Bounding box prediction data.

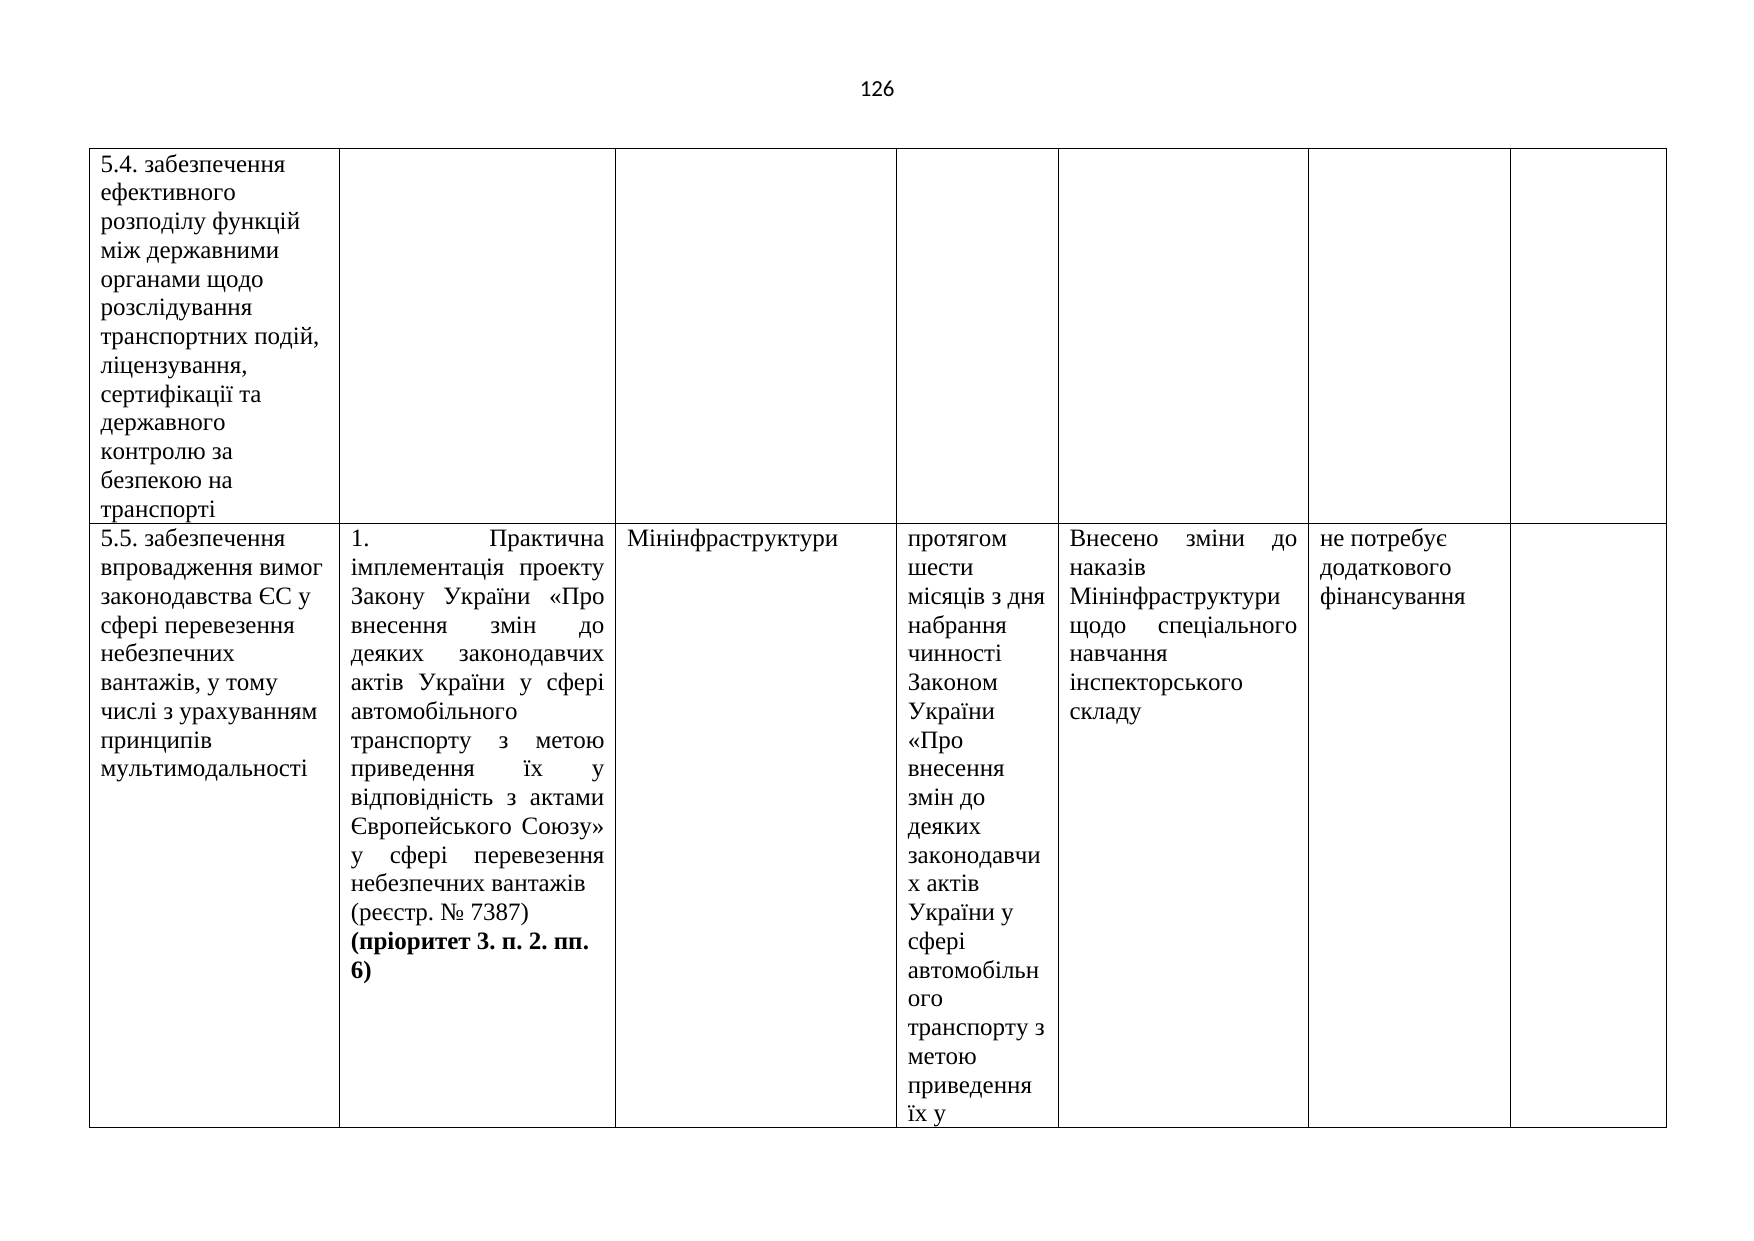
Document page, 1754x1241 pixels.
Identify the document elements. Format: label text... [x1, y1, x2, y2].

table_cell [1511, 149, 1666, 522]
table_cell Мінінфраструктури [616, 524, 896, 1127]
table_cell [1309, 524, 1510, 1127]
table_cell 5.4. забезпечення ефективного розподілу функцій між державними органами щодо розслідування транспортних подій, ліцензування, сертифікації та державного контролю за безпекою на транспорті [90, 149, 339, 522]
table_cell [340, 524, 615, 1127]
table_cell [1511, 524, 1666, 1127]
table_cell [1059, 524, 1308, 1127]
table_cell [897, 149, 1058, 522]
table_cell [1309, 149, 1510, 522]
table_cell [1059, 149, 1308, 522]
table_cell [90, 524, 339, 1127]
table_cell [616, 149, 896, 522]
table_cell [340, 149, 615, 522]
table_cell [897, 524, 1058, 1127]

WHAT IS REQUIRED.
Pictures do not belong in the copy. Please reproduce the entries above exactly otherwise.

WRITTEN RESPONSE.
Document page, 1754x1241 pixels.
Identify the document elements. Format: label text... [x1, y1, x2, y2].

table_cell [1511, 149, 1666, 522]
table_cell Мінінфраструктури [616, 524, 896, 1127]
table_cell [1309, 524, 1510, 1127]
table_cell 5.4. забезпечення ефективного розподілу функцій між державними органами щодо розслідування транспортних подій, ліцензування, сертифікації та державного контролю за безпекою на транспорті [90, 149, 339, 522]
table_cell [340, 524, 615, 1127]
table_cell [1511, 524, 1666, 1127]
table_cell [1059, 524, 1308, 1127]
table_cell [897, 149, 1058, 522]
table_cell [1309, 149, 1510, 522]
table_cell [1059, 149, 1308, 522]
table_cell [90, 524, 339, 1127]
table_cell [616, 149, 896, 522]
table_cell [340, 149, 615, 522]
table_cell [897, 524, 1058, 1127]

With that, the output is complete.